Temer, que sempre ouviu muito antes de decidir, por gesto (para conquistar o interlocutor) e por inteligência (para não errar), esperara até aquela hora, em que o poder se deslocava naturalmente para ele, fugindo de Dilma. O poder estava na sala ao lado, sentado em sofás, operando a queda de Dilma – homens próximos e de confiança, deputados e senadores de quase todos os partidos. “Tenho de agir com discrição, por respeito à presidente, mas não é fácil. O país tem pressa e o poder não admite vácuo”, disse Temer, enquanto comia lentamente uma pequena porção de ovos mexidos.

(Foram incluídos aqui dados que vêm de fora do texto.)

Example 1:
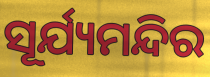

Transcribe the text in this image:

ସୂର୍ଯ୍ୟମନ୍ଦିର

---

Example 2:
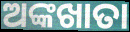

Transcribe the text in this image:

ଅଙ୍କଖାତା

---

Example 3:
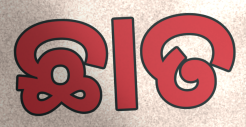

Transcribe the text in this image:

ଛାତ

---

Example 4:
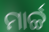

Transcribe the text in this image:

ମାର୍ଚ୍ଚ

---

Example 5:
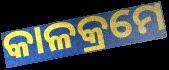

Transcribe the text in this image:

କାଳକ୍ରମେ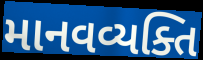
માનવવ્યક્તિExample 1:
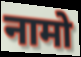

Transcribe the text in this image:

नामो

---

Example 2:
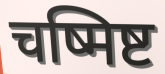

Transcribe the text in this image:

चष्मिष्ट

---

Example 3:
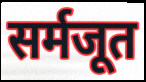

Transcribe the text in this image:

सर्मजूत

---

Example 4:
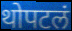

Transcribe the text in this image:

थोपटलं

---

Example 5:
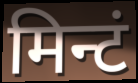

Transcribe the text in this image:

मिन्टं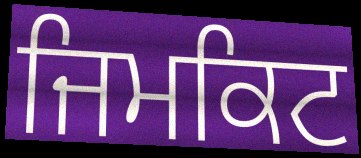
ਜਿਮਕਿਟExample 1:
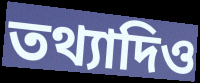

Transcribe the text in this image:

তথ্যাদিও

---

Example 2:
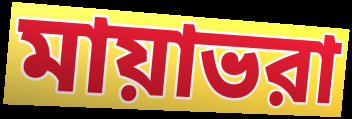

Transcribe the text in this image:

মায়াভরা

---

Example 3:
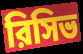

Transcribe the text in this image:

রিসিভ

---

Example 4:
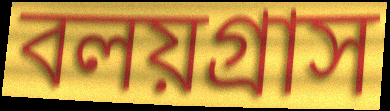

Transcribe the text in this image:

বলয়গ্রাস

O vice-presidente deixara-se ser cuidadosamente atropelado pelos fatos para, como aprendeu, ser ungido ao posto que, na verdade, já sabia ser seu havia muito. O impeachment era uma realidade, e não havia nada mais que ele pudesse fazer – a não ser ceder aos apelos daqueles que estavam do outro lado da sala, apelos para ratificar os últimos acordos com os deputados que derrubariam Dilma. O impeachment se transformara numa eleição entre Dilma e Temer. Quem prometesse mais espaço político (cargos, naturalmente), e tivesse condições de cumprir as promessas, seria eleito. Dilma, desmoralizada havia muito pela incapacidade de entregar o que prometia, não precisava de muito para ser superada no leilão. Bastava a palavra de Temer. A de Dilma não tinha mais valor no mercado de Brasília. Após o desjejum, Temer dirigiu-se aos sofás do Jaburu, onde distribuiria alguns dos últimos apertos de mão para derrubar Dilma. Dias depois, a Câmara aprovou o impeachment da petista, liquidando-a. Nesta semanaa, o Senado terminou o serviço.

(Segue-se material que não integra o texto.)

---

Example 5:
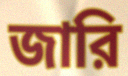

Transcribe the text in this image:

জারিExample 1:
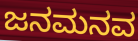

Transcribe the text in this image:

ಜನಮನವ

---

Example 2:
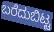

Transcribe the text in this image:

ಬರೆದುಬಿಟ್ಟ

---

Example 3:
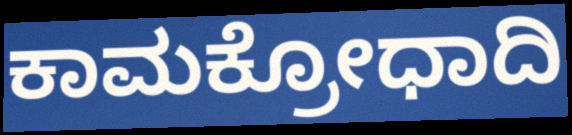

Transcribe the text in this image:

ಕಾಮಕ್ರೋಧಾದಿ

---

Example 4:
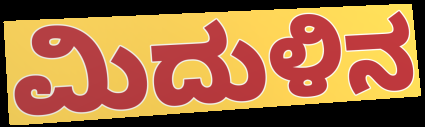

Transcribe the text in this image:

ಮಿದುಳಿನ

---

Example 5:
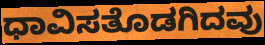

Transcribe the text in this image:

ಧಾವಿಸತೊಡಗಿದವುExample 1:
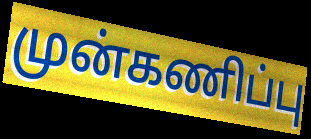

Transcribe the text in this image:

முன்கணிப்பு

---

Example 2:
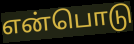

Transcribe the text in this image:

என்பொடு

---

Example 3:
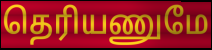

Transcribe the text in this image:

தெரியணுமே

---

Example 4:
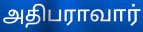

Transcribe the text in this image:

அதிபராவார்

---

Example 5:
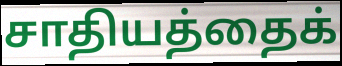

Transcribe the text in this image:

சாதியத்தைக்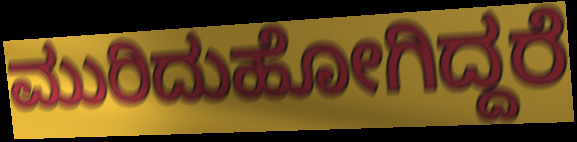
ಮುರಿದುಹೋಗಿದ್ದರೆ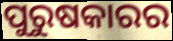
ପୁରୁଷକାରରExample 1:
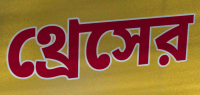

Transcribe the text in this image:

থ্রেসের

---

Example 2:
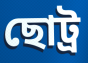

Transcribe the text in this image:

ছোট্র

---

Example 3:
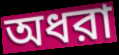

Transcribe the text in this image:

অধরা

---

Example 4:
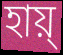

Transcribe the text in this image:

হায়্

Ao cair da tarde do dia seguinte, na quinta-feira, dia 12, Michel Temer assomou, puro Michel Temer, com terno escuro abotoado, gravata verde, no salão leste do Palácio do Planalto. Horas antes, ali mesmo, Dilma o havia enxovalhado mais uma vez como golpista e usurpador – em essência, o cavaleiro do apocalipse da democracia. Temer estava sem dormir direito – acordara com a notícia de que o Senado aprovara o afastamento de Dilma. O cansaço se exibia em seu semblante. O salão estava abafado. O pequeno palco, apinhado com os novos ministros – todos homens, todos brancos. A maioria deles resultado dos apertos de mão no Jaburu, que asseguraram o apoio do Congresso no impeachment e, ao menos no curto prazo, também nas medidas que o novo governo pretende encaminhar à Câmara e ao Senado.

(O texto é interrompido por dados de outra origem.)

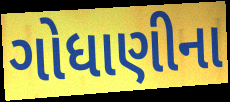
ગોધાણીના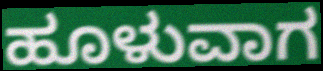
ಹೂಳುವಾಗ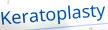
Keratoplasty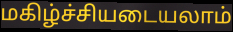
மகிழ்ச்சியடையலாம்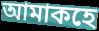
আমাকহে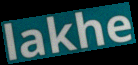
lakhe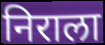
निरालाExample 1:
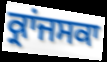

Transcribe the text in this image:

ਕ੍ਰਾਂਜਸਕਾ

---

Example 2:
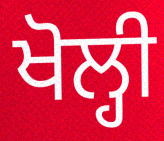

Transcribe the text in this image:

ਖੋਲ੍ਹੀ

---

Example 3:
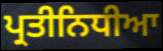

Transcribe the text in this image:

ਪ੍ਰਤੀਨਿਧੀਆ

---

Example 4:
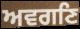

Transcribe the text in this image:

ਅਵਗਣਿ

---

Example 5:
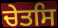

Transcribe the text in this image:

ਚੇਤਸਿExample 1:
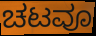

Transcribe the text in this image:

ಚಟವೂ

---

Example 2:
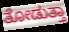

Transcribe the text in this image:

ತೋಡುತ್ತಾ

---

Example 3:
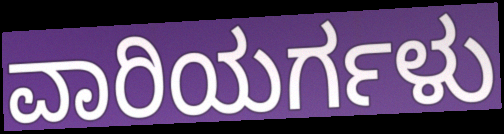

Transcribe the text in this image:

ವಾರಿಯರ್ಗಳು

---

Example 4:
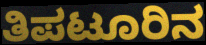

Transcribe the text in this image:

ತಿಪಟೂರಿನ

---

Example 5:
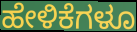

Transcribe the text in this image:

Temer falou por quase 30 minutos. Mui pausadamente. Não quis abrir espaço para improvisos ou gafes. “Eu pretendia que esta cerimônia fosse extremamente sóbria e discreta, como convém ao momento que vivemos”, iniciou Temer. Tarde demais. Ouviam-se fogos de artifício na Esplanada. Simpatizantes do novo governo faziam selfies. Cinegrafistas berravam para que os convidados se sentassem e a imagem do poder recém-¬empossado fosse capturada em sua íntegra. Quando o silêncio finalmente foi possível, pôde-se ouvir ao fundo, conforme Temer dizia que sua primeira palavra aos brasileiros seria “confiança”, um grito de “Amém!”. Mais tarde, Temer confirmou que o lema de sua gestão será “Ordem e Progresso”. O tom de sua condução do país estava estabelecido.